» **Assigned task**
Give every entry again precisely as it appears.
....
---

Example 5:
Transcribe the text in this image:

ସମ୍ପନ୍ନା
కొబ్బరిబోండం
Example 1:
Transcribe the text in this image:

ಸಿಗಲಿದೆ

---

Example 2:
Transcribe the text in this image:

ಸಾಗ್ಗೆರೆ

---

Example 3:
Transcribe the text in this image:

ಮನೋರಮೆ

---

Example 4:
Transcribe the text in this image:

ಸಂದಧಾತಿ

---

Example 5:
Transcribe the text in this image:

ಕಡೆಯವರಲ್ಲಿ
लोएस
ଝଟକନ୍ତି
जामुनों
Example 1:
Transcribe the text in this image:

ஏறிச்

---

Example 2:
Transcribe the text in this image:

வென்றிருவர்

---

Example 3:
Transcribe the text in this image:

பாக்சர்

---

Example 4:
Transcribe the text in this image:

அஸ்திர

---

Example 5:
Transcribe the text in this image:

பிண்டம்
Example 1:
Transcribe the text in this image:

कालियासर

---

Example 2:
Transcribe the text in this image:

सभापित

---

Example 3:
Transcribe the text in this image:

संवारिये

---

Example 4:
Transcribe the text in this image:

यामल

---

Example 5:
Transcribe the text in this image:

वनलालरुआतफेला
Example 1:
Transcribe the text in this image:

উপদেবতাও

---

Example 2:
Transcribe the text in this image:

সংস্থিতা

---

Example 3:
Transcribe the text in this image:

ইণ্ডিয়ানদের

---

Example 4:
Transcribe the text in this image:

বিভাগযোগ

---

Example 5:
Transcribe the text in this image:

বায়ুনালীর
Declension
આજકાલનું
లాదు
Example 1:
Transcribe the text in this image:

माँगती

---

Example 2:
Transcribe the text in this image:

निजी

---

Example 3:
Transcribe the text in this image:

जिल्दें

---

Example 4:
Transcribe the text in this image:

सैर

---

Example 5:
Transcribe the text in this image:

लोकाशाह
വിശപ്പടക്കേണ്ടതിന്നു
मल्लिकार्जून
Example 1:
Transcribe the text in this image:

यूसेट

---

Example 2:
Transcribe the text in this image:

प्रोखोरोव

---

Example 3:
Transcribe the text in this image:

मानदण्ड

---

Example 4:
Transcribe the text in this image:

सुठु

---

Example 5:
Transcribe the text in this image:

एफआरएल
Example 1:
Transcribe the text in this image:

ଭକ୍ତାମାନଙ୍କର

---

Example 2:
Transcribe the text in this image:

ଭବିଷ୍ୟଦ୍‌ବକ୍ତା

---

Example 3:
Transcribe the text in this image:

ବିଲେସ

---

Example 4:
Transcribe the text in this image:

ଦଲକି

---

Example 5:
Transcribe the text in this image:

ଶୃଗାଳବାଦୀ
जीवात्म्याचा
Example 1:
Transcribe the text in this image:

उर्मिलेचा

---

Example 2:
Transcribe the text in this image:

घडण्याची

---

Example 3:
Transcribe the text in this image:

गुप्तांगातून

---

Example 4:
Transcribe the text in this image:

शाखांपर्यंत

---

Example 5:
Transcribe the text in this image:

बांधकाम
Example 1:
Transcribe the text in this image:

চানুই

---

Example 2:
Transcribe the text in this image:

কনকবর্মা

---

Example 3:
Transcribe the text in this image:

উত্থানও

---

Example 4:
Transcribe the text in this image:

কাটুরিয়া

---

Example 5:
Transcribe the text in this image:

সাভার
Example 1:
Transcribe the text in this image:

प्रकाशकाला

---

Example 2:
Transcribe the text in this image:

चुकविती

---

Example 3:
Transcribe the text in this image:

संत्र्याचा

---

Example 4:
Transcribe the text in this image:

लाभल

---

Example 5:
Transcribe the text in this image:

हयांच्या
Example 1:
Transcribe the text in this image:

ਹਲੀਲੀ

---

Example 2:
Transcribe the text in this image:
....
» **Response area**
---

Example 5:
Transcribe the text in this image:

ସମ୍ପନ୍ନା
కొబ్బరిబోండం
Example 1:
Transcribe the text in this image:

ಸಿಗಲಿದೆ

---

Example 2:
Transcribe the text in this image:

ಸಾಗ್ಗೆರೆ

---

Example 3:
Transcribe the text in this image:

ಮನೋರಮೆ

---

Example 4:
Transcribe the text in this image:

ಸಂದಧಾತಿ

---

Example 5:
Transcribe the text in this image:

ಕಡೆಯವರಲ್ಲಿ
लोएस
ଝଟକନ୍ତି
जामुनों
Example 1:
Transcribe the text in this image:

ஏறிச்

---

Example 2:
Transcribe the text in this image:

வென்றிருவர்

---

Example 3:
Transcribe the text in this image:

பாக்சர்

---

Example 4:
Transcribe the text in this image:

அஸ்திர

---

Example 5:
Transcribe the text in this image:

பிண்டம்
Example 1:
Transcribe the text in this image:

कालियासर

---

Example 2:
Transcribe the text in this image:

सभापित

---

Example 3:
Transcribe the text in this image:

संवारिये

---

Example 4:
Transcribe the text in this image:

यामल

---

Example 5:
Transcribe the text in this image:

वनलालरुआतफेला
Example 1:
Transcribe the text in this image:

উপদেবতাও

---

Example 2:
Transcribe the text in this image:

সংস্থিতা

---

Example 3:
Transcribe the text in this image:

ইণ্ডিয়ানদের

---

Example 4:
Transcribe the text in this image:

বিভাগযোগ

---

Example 5:
Transcribe the text in this image:

বায়ুনালীর
Declension
આજકાલનું
లాదు
Example 1:
Transcribe the text in this image:

माँगती

---

Example 2:
Transcribe the text in this image:

निजी

---

Example 3:
Transcribe the text in this image:

जिल्दें

---

Example 4:
Transcribe the text in this image:

सैर

---

Example 5:
Transcribe the text in this image:

लोकाशाह
വിശപ്പടക്കേണ്ടതിന്നു
मल्लिकार्जून
Example 1:
Transcribe the text in this image:

यूसेट

---

Example 2:
Transcribe the text in this image:

प्रोखोरोव

---

Example 3:
Transcribe the text in this image:

मानदण्ड

---

Example 4:
Transcribe the text in this image:

सुठु

---

Example 5:
Transcribe the text in this image:

एफआरएल
Example 1:
Transcribe the text in this image:

ଭକ୍ତାମାନଙ୍କର

---

Example 2:
Transcribe the text in this image:

ଭବିଷ୍ୟଦ୍‌ବକ୍ତା

---

Example 3:
Transcribe the text in this image:

ବିଲେସ

---

Example 4:
Transcribe the text in this image:

ଦଲକି

---

Example 5:
Transcribe the text in this image:

ଶୃଗାଳବାଦୀ
जीवात्म्याचा
Example 1:
Transcribe the text in this image:

उर्मिलेचा

---

Example 2:
Transcribe the text in this image:

घडण्याची

---

Example 3:
Transcribe the text in this image:

गुप्तांगातून

---

Example 4:
Transcribe the text in this image:

शाखांपर्यंत

---

Example 5:
Transcribe the text in this image:

बांधकाम
Example 1:
Transcribe the text in this image:

চানুই

---

Example 2:
Transcribe the text in this image:

কনকবর্মা

---

Example 3:
Transcribe the text in this image:

উত্থানও

---

Example 4:
Transcribe the text in this image:

কাটুরিয়া

---

Example 5:
Transcribe the text in this image:

সাভার
Example 1:
Transcribe the text in this image:

प्रकाशकाला

---

Example 2:
Transcribe the text in this image:

चुकविती

---

Example 3:
Transcribe the text in this image:

संत्र्याचा

---

Example 4:
Transcribe the text in this image:

लाभल

---

Example 5:
Transcribe the text in this image:

हयांच्या
Example 1:
Transcribe the text in this image:

ਹਲੀਲੀ

---

Example 2:
Transcribe the text in this image:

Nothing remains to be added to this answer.